DISCOURS SUR LE PSAUME CXXVII.
SERMON AU PEUPLE, PRÊCHÉ LE JOUR DE SAINT FÉLIX, MARTYRISÉ A TUNIS, NON LOIN D’HIPPONE.
LES BIENS SPIRITUELS.
Les biens que promet notre psaume paraissent des biens temporels, et sont souvent le partage des impies. Toutefois, si ces biens étaient véritablement temporels et qu’on les prêchât comme la récompense du fidèle, ils nous feraient perdre l’amour des biens éternels. Ce psaume est donc une allégorie. L’homme béni, c’est le Christ dont nous sommes les membres ; ces biens sont ceux de la Jérusalem céleste, réservés à ceux qui sont au Christ. Le bonheur de cette vie n’est donc point un bonheur véritable, de même que les douleurs des martyrs n’étaient point sans espérance, et ils ne méprisaient le présent qu’en vue de l’avenir.
Ecoutons donc le psaume avec une crainte chaste, c’est-à-dire avec cette crainte peu soucieuse du mal temporel, mais qui commence par redouter les châtiments éternels, s’habitue à éviter le péché et à pratiquer le bien par amour pour l’éternité ; c’est la crainte de l’épouse chaste qui craint que l’époux ne vienne point, opposée à la crainte de l’épouse adultère qui craint d’être surprise. Or l’époux, qui est beau seulement aux yeux du coeur, est absent, et si nous désirons qu’il vienne pour nous juger, notre crainte est chaste.
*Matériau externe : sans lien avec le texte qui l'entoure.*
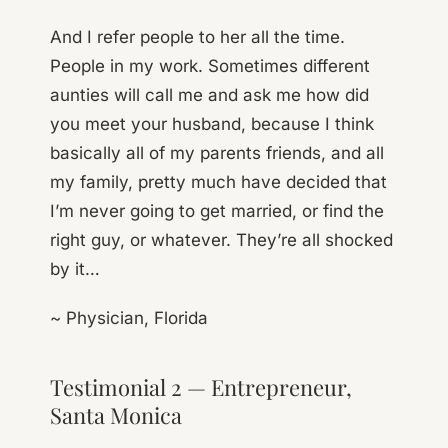
And I refer people to her all the time.
People in my work. Sometimes different
aunties will call me and ask me how did
you meet your husband, because I think
basically all of my parents friends, and all
my family, pretty much have decided that
I’m never going to get married, or find the
right guy, or whatever. They’re all shocked
by it…
~ Physician, Florida
Testimonial 2 — Entrepreneur,
Santa Monica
Que Dieu nous assure le bonheur temporel à condition que nous ne verrons point sa face, si nous tremblons, notre crainte est déjà chaste.
Bienheureux ceux qui craignent le Seigneur, ou le Christ dont nous sommes les membres. Nous mangerons les travaux de nos fruits ; c’est-à-dire, en travaillant pour recueillir le fruit qui est la vie éternelle, nous trouverons une nourriture dans l’espérance. C’est un pain de douleur, mais qui n’est pas sans délices. L’épouse féconde c’est l’Eglise, et les parois de la maison ceux qui s’attachent au Christ. Ce fut du côté d’Adam, que fut tirée Eve, comme l’Eglise du côté du Christ. Elle est féconde dans ceux qui s’attachent au Christ, et qui sont comme sou épouse, comme sa mère, tandis qu’il a, dans ceux que l’Eglise enfante, comme des frères et des soeurs Ces fils seront comme des oliviers, ou pacifiques. Voilà les bénédictions, mais de Sion; quant aux biens temporels, Dieu les donne aussi aux animaux ces biens ne sont pas en quelque sorte, puisqu’ils ne demeurent point. Nous les verrons de l’oeil de l’âme, qui voit même séparée du corps. Ces biens s’acquièrent par la patience dans la persécution, et se résument dans la paix de la véritable Jérusalem.